*What you have to do:* Give again, unaltered, the lines of the listing below that run from the line having "The PCP is satisfied" through the line having "Members present: Cllrs".
• • •
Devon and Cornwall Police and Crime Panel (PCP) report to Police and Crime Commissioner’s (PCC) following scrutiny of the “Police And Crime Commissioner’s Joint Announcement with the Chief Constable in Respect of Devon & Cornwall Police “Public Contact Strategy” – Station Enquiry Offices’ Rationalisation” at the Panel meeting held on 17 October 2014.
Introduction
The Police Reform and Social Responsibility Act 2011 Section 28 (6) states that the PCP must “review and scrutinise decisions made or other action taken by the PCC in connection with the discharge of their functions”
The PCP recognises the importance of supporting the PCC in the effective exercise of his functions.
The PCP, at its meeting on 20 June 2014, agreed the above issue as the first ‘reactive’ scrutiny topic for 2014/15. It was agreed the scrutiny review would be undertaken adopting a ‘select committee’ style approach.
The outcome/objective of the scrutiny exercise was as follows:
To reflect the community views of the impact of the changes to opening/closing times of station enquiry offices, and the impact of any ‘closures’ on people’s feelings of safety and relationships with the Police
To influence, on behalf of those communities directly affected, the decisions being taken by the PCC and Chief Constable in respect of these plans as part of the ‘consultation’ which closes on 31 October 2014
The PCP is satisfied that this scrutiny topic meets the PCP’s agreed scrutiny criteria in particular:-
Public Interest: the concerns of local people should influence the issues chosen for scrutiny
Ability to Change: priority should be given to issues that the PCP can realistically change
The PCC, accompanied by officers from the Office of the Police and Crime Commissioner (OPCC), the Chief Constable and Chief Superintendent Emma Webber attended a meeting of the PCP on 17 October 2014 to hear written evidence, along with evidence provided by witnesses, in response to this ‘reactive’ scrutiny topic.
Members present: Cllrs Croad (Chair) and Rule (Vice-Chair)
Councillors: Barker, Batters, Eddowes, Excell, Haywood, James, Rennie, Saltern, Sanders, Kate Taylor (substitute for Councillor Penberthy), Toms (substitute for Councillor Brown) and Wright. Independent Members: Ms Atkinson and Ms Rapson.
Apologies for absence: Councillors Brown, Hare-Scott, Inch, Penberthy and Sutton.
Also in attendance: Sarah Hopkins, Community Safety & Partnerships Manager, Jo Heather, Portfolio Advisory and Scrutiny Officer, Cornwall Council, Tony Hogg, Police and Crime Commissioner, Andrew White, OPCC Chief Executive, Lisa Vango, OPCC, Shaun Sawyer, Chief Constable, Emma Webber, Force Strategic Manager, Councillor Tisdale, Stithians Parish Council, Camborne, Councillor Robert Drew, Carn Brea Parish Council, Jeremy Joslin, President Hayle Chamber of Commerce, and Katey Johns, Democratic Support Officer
• • •
*Final answer:*
The PCP is satisfied that this scrutiny topic meets the PCP’s agreed scrutiny criteria in particular:-
Public Interest: the concerns of local people should influence the issues chosen for scrutiny
Ability to Change: priority should be given to issues that the PCP can realistically change
The PCC, accompanied by officers from the Office of the Police and Crime Commissioner (OPCC), the Chief Constable and Chief Superintendent Emma Webber attended a meeting of the PCP on 17 October 2014 to hear written evidence, along with evidence provided by witnesses, in response to this ‘reactive’ scrutiny topic.
Members present: Cllrs Croad (Chair) and Rule (Vice-Chair)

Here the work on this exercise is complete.